Skor dihitung berdasarkan enam metrik yakni tingkat imbal hasil (nominal yields), tingkat imbal hasil riil (real yields), selisih imbal hasil obligasi dengan yield Treasury Amerika Serikat (AS), lalu tingkat bunga acuan negara terkait, potensi penurunan bunga acuan dan potensi tekanan inflasi ke depan.
Dengan skor yang rendah, pasar obligasi Indonesia diperkirakan akan tidak banyak menikmati limpahan dana asing ketika pivot The Fed bakal mendorong para pemodal global mencari peluang di aset-aset pasar negara berkembang.
"Kami tidak melihat nilai yang menarik di kelompok obligasi lokal Asia saat ini seiring dengan nilai 'carry' yang masih perlu lebih tinggi. Saat ini obligasi Brazil, Meksiko dan Kolombia terlihat lebih menarik," jelas Shamaila Khan, Head of Emerging Markets and Asia Pacific di UBS Asset Management New York, seperti dilansir Bloomberg News, pekan lalu.
Obligasi negara berkembang Asia mencatat return 2,2% tahun ini, ketika secara keseluruhan pasar obligasi negara berkembang mencetak return 3,7% disokong terutama oleh reli obligasi Amerika Latin, seperti terlihat dari indeks yang disusun Bloomberg.
Indonesia saat ini mencatat tingkat imbal hasil SUN 10 tahun di kisaran 6,47%, membawa selisih imbal hasil dengan Treasury mencapai 257 basis poin dengan yield UST-10 tahun di 3,90%. Sementara tingkat inflasi tahun depan diperkirakan lebih tinggi ketimbang 2023 akibat lonjakan harga pangan terdampak El Nino dan ketidakpastian kebijakan bunga The Fed.

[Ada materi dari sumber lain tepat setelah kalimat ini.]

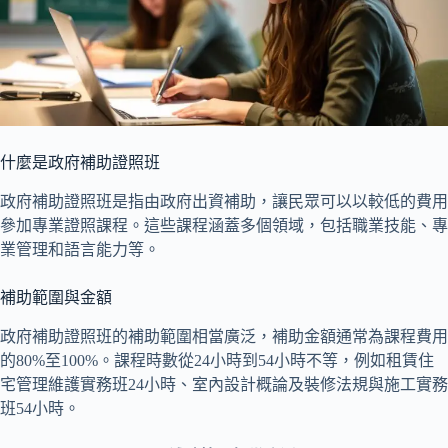
什麼是政府補助證照班
政府補助證照班是指由政府出資補助，讓民眾可以以較低的費用
參加專業證照課程。這些課程涵蓋多個領域，包括職業技能、專
業管理和語言能力等。
補助範圍與金額
政府補助證照班的補助範圍相當廣泛，補助金額通常為課程費用
的80%至100%。課程時數從24小時到54小時不等，例如租賃住
宅管理維護實務班24小時、室內設計概論及裝修法規與施工實務
班54小時。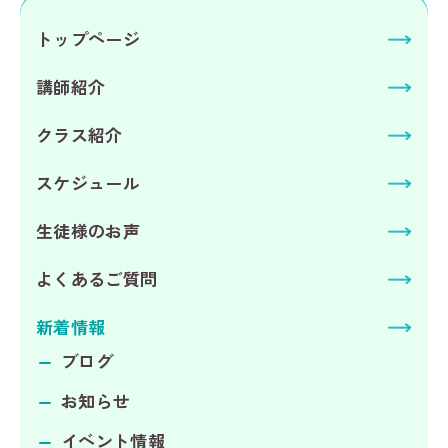
トップページ
講師紹介
クラス紹介
スケジュール
生徒様のお声
よくあるご質問
新着情報
ブログ
お知らせ
イベント情報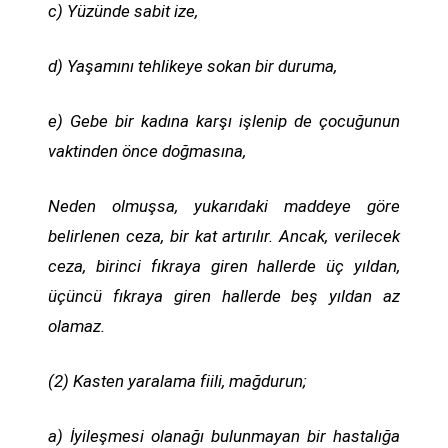
c) Yüzünde sabit ize,
d) Yaşamını tehlikeye sokan bir duruma,
e) Gebe bir kadına karşı işlenip de çocuğunun
vaktinden önce doğmasına,
Neden olmuşsa, yukarıdaki maddeye göre
belirlenen ceza, bir kat artırılır. Ancak, verilecek
ceza, birinci fıkraya giren hallerde üç yıldan,
üçüncü fıkraya giren hallerde beş yıldan az
olamaz.
(2) Kasten yaralama fiili, mağdurun;
a) İyileşmesi olanağı bulunmayan bir hastalığa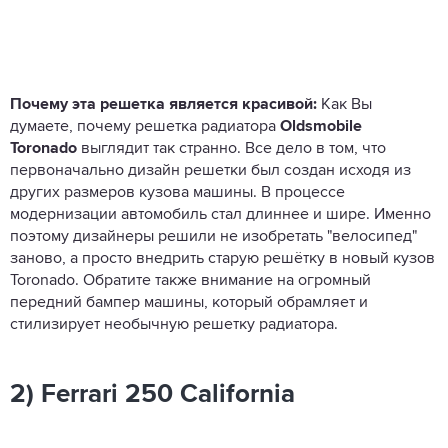
Почему эта решетка является красивой:
Как Вы
думаете, почему решетка радиатора
Oldsmobile
Toronado
выглядит так странно. Все дело в том, что
первоначально дизайн решетки был создан исходя из
других размеров кузова машины. В процессе
модернизации автомобиль стал длиннее и шире. Именно
поэтому дизайнеры решили не изобретать "велосипед"
заново, а просто внедрить старую решётку в новый кузов
Toronado. Обратите также внимание на огромный
передний бампер машины, который обрамляет и
стилизирует необычную решетку радиатора.
2) Ferrari 250 California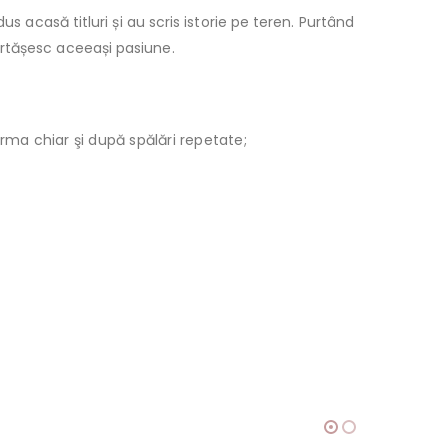
s acasă titluri și au scris istorie pe teren. Purtând
ărtășesc aceeași pasiune.
orma chiar şi după spălări repetate;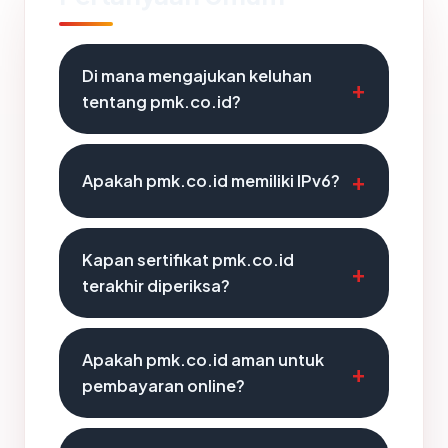
Di mana mengajukan keluhan
tentang pmk.co.id?
Apakah pmk.co.id memiliki IPv6?
Kapan sertifikat pmk.co.id
terakhir diperiksa?
Apakah pmk.co.id aman untuk
pembayaran online?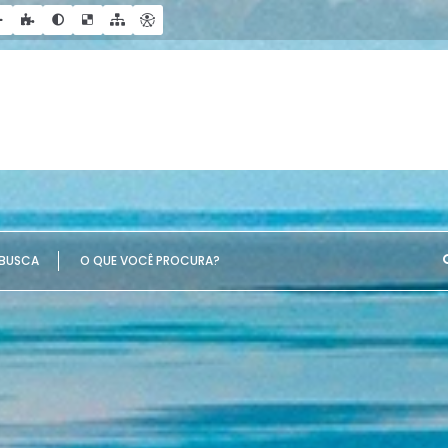
UE VOCÊ PROCURA?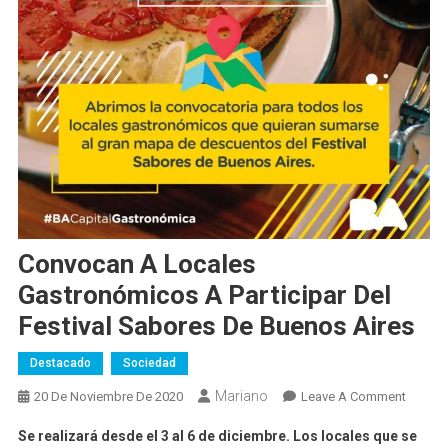
Convocan A Locales
Gastronómicos A Participar Del
Festival Sabores De Buenos Aires
Destacado
Sociedad
Mariano
On
20 De Noviembre De 2020
Leave A Comment
Convo
Se realizará desde el 3 al 6 de diciembre. Los locales que se
A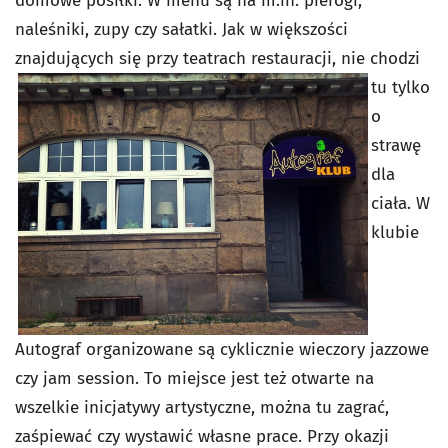
domowe posiłki. W menu są na m.in. pierogi,
naleśniki, zupy czy sałatki. Jak w większości
znajdujących się przy
teatrach restauracji, nie chodzi
tu tylko
o
strawę
dla
ciała. W
klubie
Autograf organizowane są cyklicznie wieczory jazzowe
czy jam session. To miejsce jest też otwarte na
wszelkie inicjatywy artystyczne, można tu zagrać,
zaśpiewać czy wystawić własne prace. Przy okazji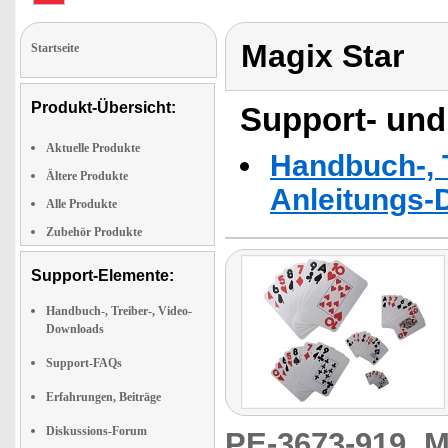
Magix Star
Startseite
Produkt-Übersicht:
Support- und
Aktuelle Produkte
Handbuch-, T
Ältere Produkte
Anleitungs-
Alle Produkte
Zubehör Produkte
Support-Elemente:
Handbuch-, Treiber-, Video-
Downloads
Support-FAQs
Erfahrungen, Beiträge
Diskussions-Forum
PE-3673-919
M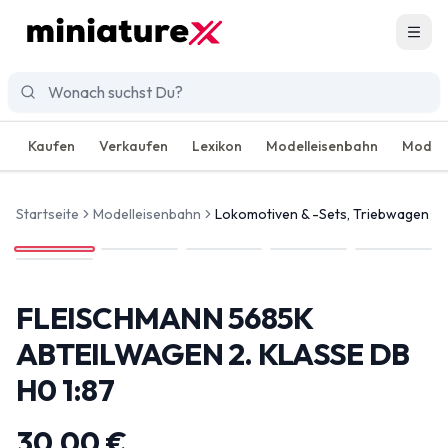
Men
Kaufen
Verkaufen
Lexikon
Modelleisenbahn
Modell
Startseite
Modelleisenbahn
Lokomotiven & -Sets, Triebwagen
FLEISCHMANN 5685K
ABTEILWAGEN 2. KLASSE DB
H0 1:87
30,00 €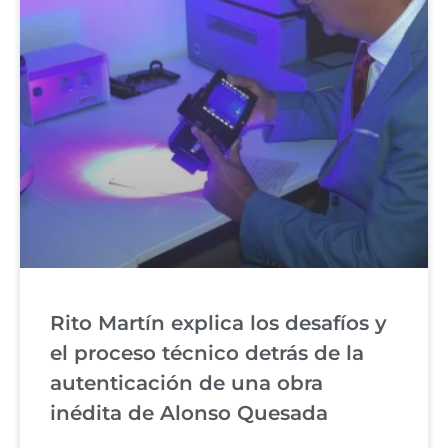
Rito Martín explica los desafíos y
el proceso técnico detrás de la
autenticación de una obra
inédita de Alonso Quesada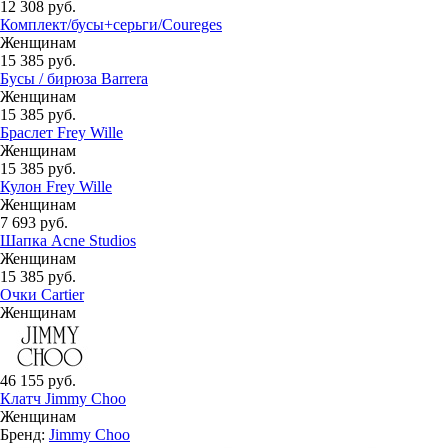
12 308 руб.
Комплект/бусы+серьги/Coureges
Женщинам
15 385 руб.
Бусы / бирюза Barrera
Женщинам
15 385 руб.
Браслет Frey Wille
Женщинам
15 385 руб.
Кулон Frey Wille
Женщинам
7 693 руб.
Шапка Acne Studios
Женщинам
15 385 руб.
Очки Cartier
Женщинам
46 155 руб.
Клатч Jimmy Choo
Женщинам
Бренд:
Jimmy Choo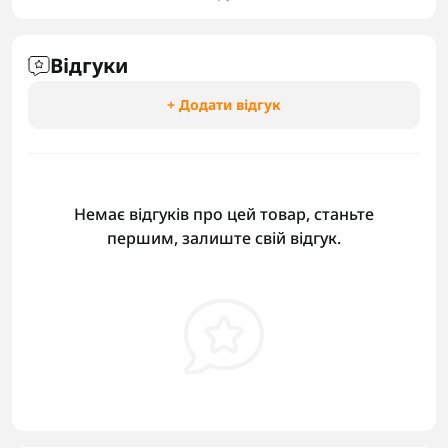
Відгуки
+ Додати відгук
Немає відгуків про цей товар, станьте
першим, залиште свій відгук.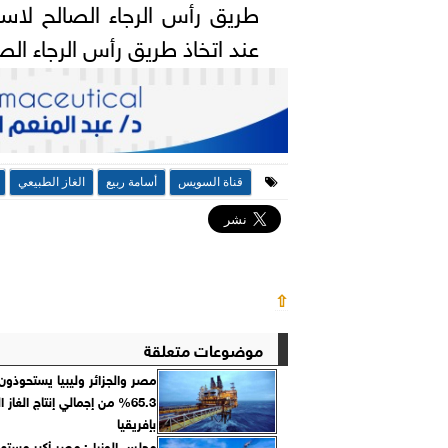
طريق رأس الرجاء الصالح لاس
عند اتخاذ طريق رأس الرجاء ال
قناة السويس
أسامة ربيع
الغاز الطبيعي
⇧
موضوعات متعلقة
مصر والجزائر وليبيا يستحوذون
65.3% من إجمالي إنتاج الغاز
بإفريقيا
مجلس الوزراء: مصر أكبر مستهل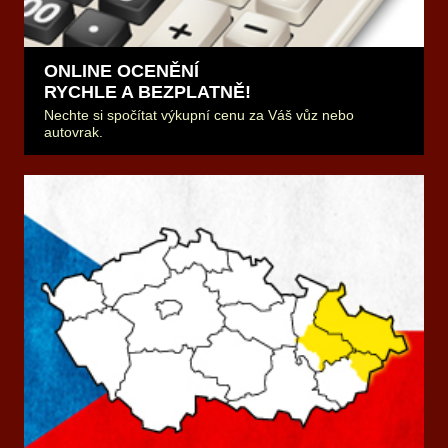
ONLINE OCENĚNÍ
RYCHLE A BEZPLATNĚ!
Nechte si spočítat výkupní cenu za Váš vůz nebo
autovrak.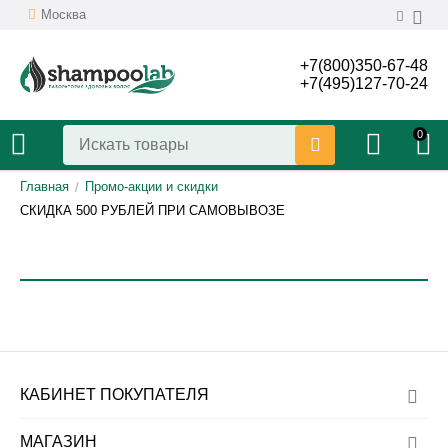
Москва
+7(800)350-67-48
+7(495)127-70-24
0
Главная
Промо-акции и скидки
/
СКИДКА 500 РУБЛЕЙ ПРИ САМОВЫВОЗЕ
КАБИНЕТ ПОКУПАТЕЛЯ
МАГАЗИН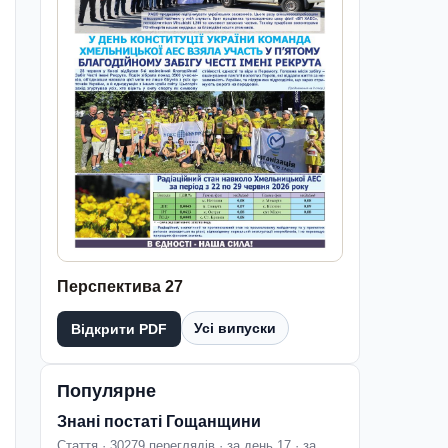
Перспектива 27
Усі випуски
Відкрити PDF
Популярне
Знані постаті Гощанщини
Стаття · 30279 переглядів · за день 17 · за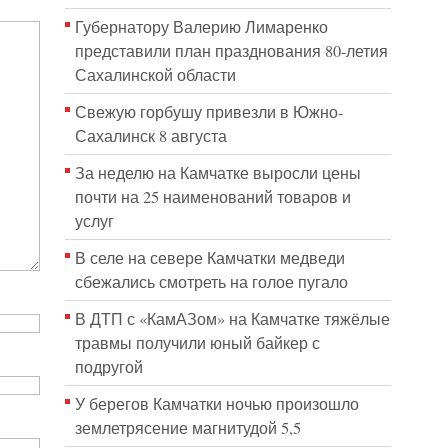
Губернатору Валерию Лимаренко
представили план празднования 80-летия
Сахалинской области
Свежую горбушу привезли в Южно-
Сахалинск 8 августа
За неделю на Камчатке выросли цены
почти на 25 наименований товаров и
услуг
В селе на севере Камчатки медведи
сбежались смотреть на голое пугало
В ДТП с «КамАЗом» на Камчатке тяжёлые
травмы получили юный байкер с
подругой
У берегов Камчатки ночью произошло
землетрясение магнитудой 5,5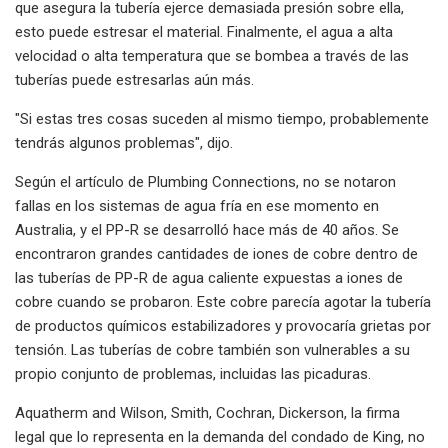
que asegura la tubería ejerce demasiada presión sobre ella,
esto puede estresar el material. Finalmente, el agua a alta
velocidad o alta temperatura que se bombea a través de las
tuberías puede estresarlas aún más.
"Si estas tres cosas suceden al mismo tiempo, probablemente
tendrás algunos problemas", dijo.
Según el artículo de Plumbing Connections, no se notaron
fallas en los sistemas de agua fría en ese momento en
Australia, y el PP-R se desarrolló hace más de 40 años. Se
encontraron grandes cantidades de iones de cobre dentro de
las tuberías de PP-R de agua caliente expuestas a iones de
cobre cuando se probaron. Este cobre parecía agotar la tubería
de productos químicos estabilizadores y provocaría grietas por
tensión. Las tuberías de cobre también son vulnerables a su
propio conjunto de problemas, incluidas las picaduras.
Aquatherm and Wilson, Smith, Cochran, Dickerson, la firma
legal que lo representa en la demanda del condado de King, no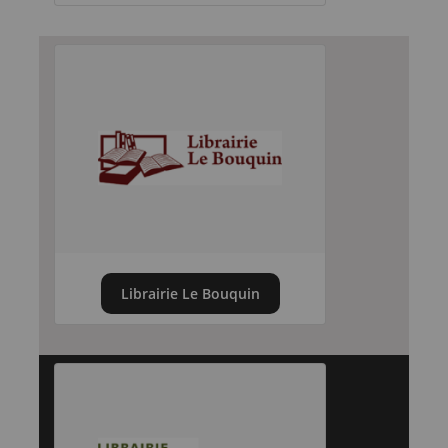
Librairie Le Bouquin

Ruang bagi Bank Indonesia (BI) memangkas bunga acuan pun jadi lebih sempit karena bank sentral perlu memastikan stabilitas rupiah di tengah tahun Pemilu dan ancaman tekanan harga. Hasil survei yang dilansir oleh Bloomberg memperkirakan, BI hanya berpeluang memangkas bunga acuan sebesar 75 bps tahun depan.
Mengacu pada kinerja neraca dagang per November, defisit neraca berjalan pada full year 2023, diperkirakan mencapai -0,2% terhadap Produk Domestik Bruto (PDB), menurut perhitungan Samuel Sekuritas. Sementara pada 2024, defisit diperkirakan lebih besar, mencapai 0,9% terhadap PDB.
"Menimbang kemungkinan pelebaran defisit neraca berjalan hingga mendekati -1% terhadap Produk Domestik Bruto, kami memperkirakan kemungkinan BI membatasi pemangkasan suku bunga acuan pada 2024 lebih kecil dibanding besar pemangkasan bunga oleh The Fed yaitu optimal sebesar 75 bps menjadi 5,25%," kata Lionel Prayadi, Macro Strategist Samuel Sekuritas dalam catatan, Senin (18/12/2023).
Berdasarkan dot plot pertemuan terakhir The Fed, FOMC, pekan lalu, besar pemangkasan bunga The Fed diprediksi sebanyak 75 bps. Sementara pasar memperkirakan lebih besar lagi sebanyak 150 bps menjadi 4%.